It’s time to finally settle the legislative exactions question
Earlier this week, PLF attorneys filed this reply brief in support of the U.S. Supreme Court petition in Dabbs v. Anne Arundel County. Interestingly, the County’s opposition brief did not disagree with our argument that review should be granted to settle the nationwide conflict whether legislative exactions should be subject to the same scrutiny as all other exactions. Instead, it tried to argue that the Connecticut court did not address the question whether legislatively mandated impact fees are subject to Nollan v. California Coastal Commission (1987) and Dolan v. City of Tigard (1994). That, however, will be a hard sell where Connecticut’s high court unequivocally ruled that “[i]mpact fees imposed by legislation applicable on an area-wide basis are not subject to Nollan and Dolan scrutiny.” We are hopeful that the Supreme Court will see past the County’s dodge when it conferences on the petition on September 24, 2018.
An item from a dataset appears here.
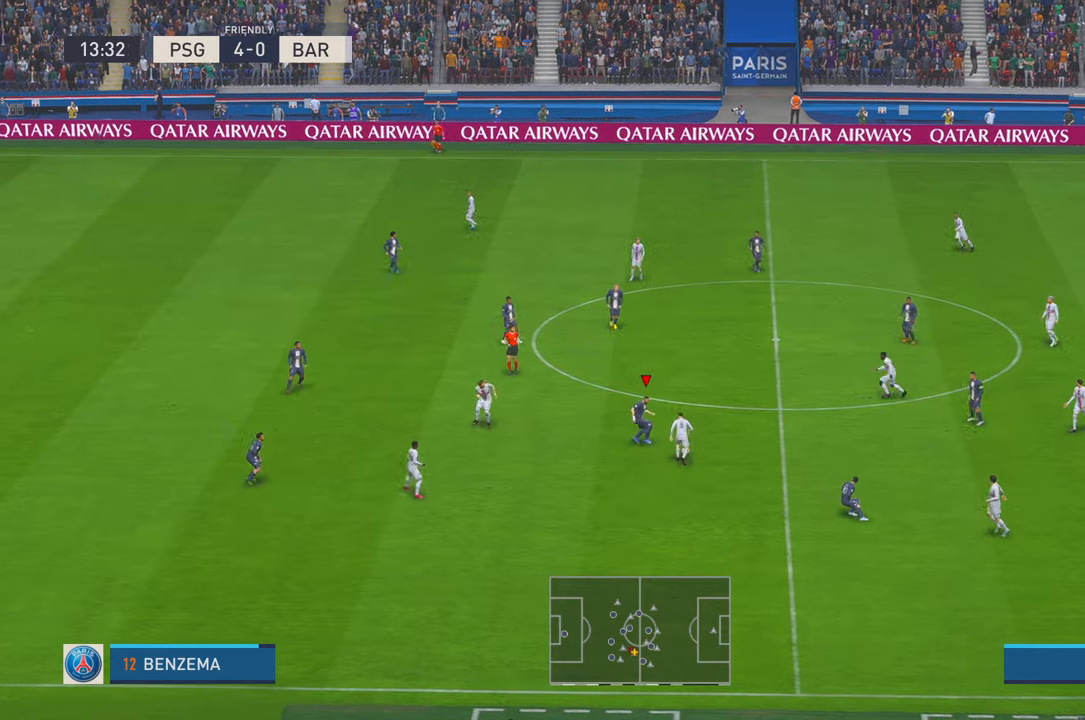
Gameplay with a controller (Xbox layout); each line is a JSON object with the inputs held at the frame after it. "events" lists button and stick changes between this image and that frame as [ms after this image, input, new state], when the widget could be followed in between. Not read: L3 R3.
{"buttons": ["R2"], "left_stick": "up", "right_stick": "center", "events": [[133, "left_stick", "up"]]}
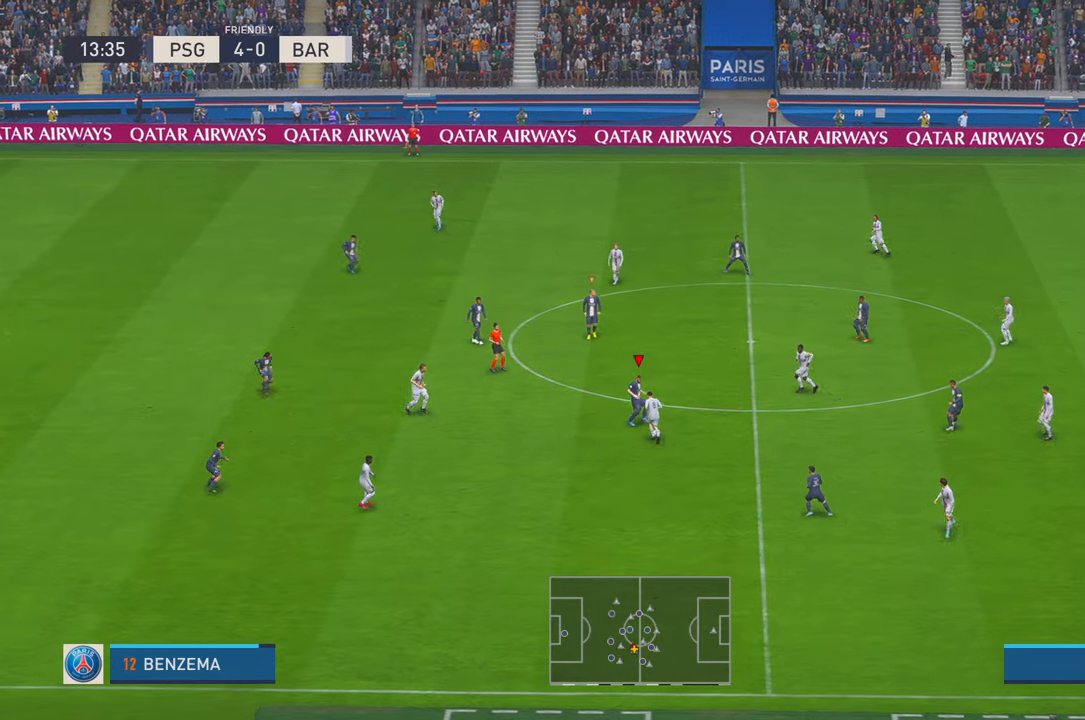
{"buttons": ["R2"], "left_stick": "down-left", "right_stick": "center", "events": [[233, "left_stick", "right"], [300, "left_stick", "down"], [500, "left_stick", "down-left"]]}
California Court of Appeal holds that agencies must consider public trust impacts when issuing groundwater permits
In an opinion that will likely have significant negative impacts for property owners in California, a Court of Appeal affirmed in full a trial court decision requiring the County of Siskiyou and State Water Resources Control Board to consider any impacts on public trust uses before issuing groundwater well permits. The opinion, in Environmental Law Foundation v. State Water Resources Control Board, seems devoid of any limiting principle, since the court did not even limit the public trust doctrine to uses of water, but to any activity that could potentially impact public trust uses of a navigable water. As we had noted in our amicus brief, all manner of human activities have complicated impacts—both positive and negative—on navigable waterways. We will continue following to see if Siskiyou County asks for review from the California Supreme Court. Read more on the PLF blog.
New brief filed in gnatcatcher challenge
On Monday, we filed our reply brief in our challenge to the Endangered Species Act listing for the coastal California gnatcatcher. Our lawsuit, Center for Environmental Science, Reliability and Accuracy v. United States Department of Interior, contends that the Fish and Wildlife Service improperly denied our petition to delist the gnatcatcher. That petition argued that the gnatcatcher should be delisted because it does not qualify as a separate subspecies (a key element to the bird’s listing, given the plentiful gnatcatcher populations in Baja California). The Service rejected the petition, claiming to find inadequacies in the peer-reviewed gnatcatcher genetic studies we had submitted. But the agency never actually explained what definition of “subspecies” it was using to affirm the gnatcatcher’s listing. This was despite its admission that there is no commonly accepted definition among avian taxonomists for diagnosing subspecies. Our reply brief filed this week points out the shortcomings in the Service’s arguments, in particular its claim to have relied on the best available data. Whether it relied on good data is simply irrelevant to whether the agency has a clear, consistent, and rational definition of “subspecies” which then can be applied to the best available data. For more on our arguments, see this blog post.
Full Ninth Circuit asked to rehear 1st Amendment challenge to California’s union-speech favoritism
This week we filed a petition for rehearing en banc in ABC-CCC v. Becerra, our First Amendment challenge to S.B. 954, a California statute that targets open-shop advocacy. Under prior law, employers could obtain a credit against their state-imposed prevailing wage obligation by donating to any qualified industry advancement fund. But S.B. 954 narrowed that credit to donations made to advancement funds that are mentioned in a collective bargaining agreement—in other words, to pro-union funds. Our client is an open-shop fund whose revenue has dried up, thanks to S.B. 954. “Who cares?” ruled the Ninth Circuit panel in upholding the law. In the panel’s view, S.B. 954 doesn’t regulate speech; it merely limits availability to a gratuitous subsidy while reasonably furthering the Legislature’s goal of ensuring collective employee consent to the terms of employment. Our rehearing petition points out that the panel’s decision undercuts speech protections by failing to grasp how S.B. 954 effectively punishes speech by using a facially viewpoint-neutral proxy. For more on the case, please see our blog post here.
Seattle defends unconstitutional first-in-time rule
This week, Seattle filed its opening brief on appeal in Yim v. City of Seattle, seeking to overturn a trial court decision invalidating its oppressive first-in-time rule. First-in-time required landlords to rent to the first qualified applicant to walk in the door. Earlier this year, PLF secured a trial court victory in which the court held that the first-in-time rule violated takings, due process, and free speech rights.